School of Environment, Enterprise and Development (SEED)
SEED develops knowledge, tools and expertise that integrate business and development activities with environmental and social objectives in order to realize a sustainable world.
Through our teaching programs, research and outreach activities SEED is a nationally recognized leader in integrating sustainability into economic and social processes.
Our core expertise lies across several inter-related areas:
· sustainability management
· international and local development practice
· social innovation
One of the unique strengths of SEED is the bringing together of these constituent elements within the School, which enables our researchers and students to draw across disciplinary boundaries and problem domains in order to view seemingly intractable issues in new ways and from different perspectives.
Our team (Marion Brown, Karen Robertson (Indev UG Advisor), Cheri Oestreich (EB UG Advisor), Teresa Wilson (Grad Advisor – MEB/MCC (geog.), Katherine MacLean (Grad Advisor – MDP, LED, SUSM), Joanne Adair (Experiential Learning and Business Outreach) and Grainne Ryder (Indev Field Placement Coordinator – St. Pauls) have continued to be major contributors to SEED’s success.
In 2013, Seed researchers collectively published 1 book, 26 book chapters and 19 journal articles, as well as 5 major reports to government and industry. SEED faculty continued to successfully attract research funding from major granting agencies, government agencies and private funders, such as foundations, NGOs and industry.
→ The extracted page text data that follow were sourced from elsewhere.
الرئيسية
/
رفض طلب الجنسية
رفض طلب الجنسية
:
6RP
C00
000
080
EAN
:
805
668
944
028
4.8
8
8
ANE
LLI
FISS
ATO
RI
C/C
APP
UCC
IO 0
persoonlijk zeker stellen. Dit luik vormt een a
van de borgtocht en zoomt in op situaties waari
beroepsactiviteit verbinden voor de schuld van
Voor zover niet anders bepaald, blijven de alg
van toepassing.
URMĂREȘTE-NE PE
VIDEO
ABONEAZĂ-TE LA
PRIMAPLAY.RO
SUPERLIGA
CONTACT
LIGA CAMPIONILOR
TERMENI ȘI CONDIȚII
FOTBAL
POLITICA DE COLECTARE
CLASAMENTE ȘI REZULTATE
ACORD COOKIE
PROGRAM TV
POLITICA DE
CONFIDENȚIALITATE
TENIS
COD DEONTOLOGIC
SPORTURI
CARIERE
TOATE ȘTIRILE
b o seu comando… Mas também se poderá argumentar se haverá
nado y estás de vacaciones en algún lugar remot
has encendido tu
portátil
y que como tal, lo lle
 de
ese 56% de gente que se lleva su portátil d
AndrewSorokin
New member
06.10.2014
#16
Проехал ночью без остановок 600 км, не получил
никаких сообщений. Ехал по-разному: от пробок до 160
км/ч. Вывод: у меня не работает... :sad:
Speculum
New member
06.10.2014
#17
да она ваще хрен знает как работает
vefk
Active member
New awards in 2013/14 included grants from SSHRC (Insight & Partnership), the Metcalfe Foundation, Sustainable Prosperity, OMAFRA, Agricultural Canada, Intact Insurance, Industry Canada, and Suncor Foundation.
The School of Environment, Enterprise and Development was created in 2009 in order to consolidate undergraduate and graduate programs in environment and business, international development, local economic development and social innovation generation within a single academic unit in the University of Waterloo’s Faculty of Environment. SEED has approximately 1000 students, sixteen full-time faculty members and twelve staff members. Several university-level research centres are associated with SEED, including the Waterloo Institute for Social Innovation and Resilience and the Waterloo Institute for Complexity and Innovation.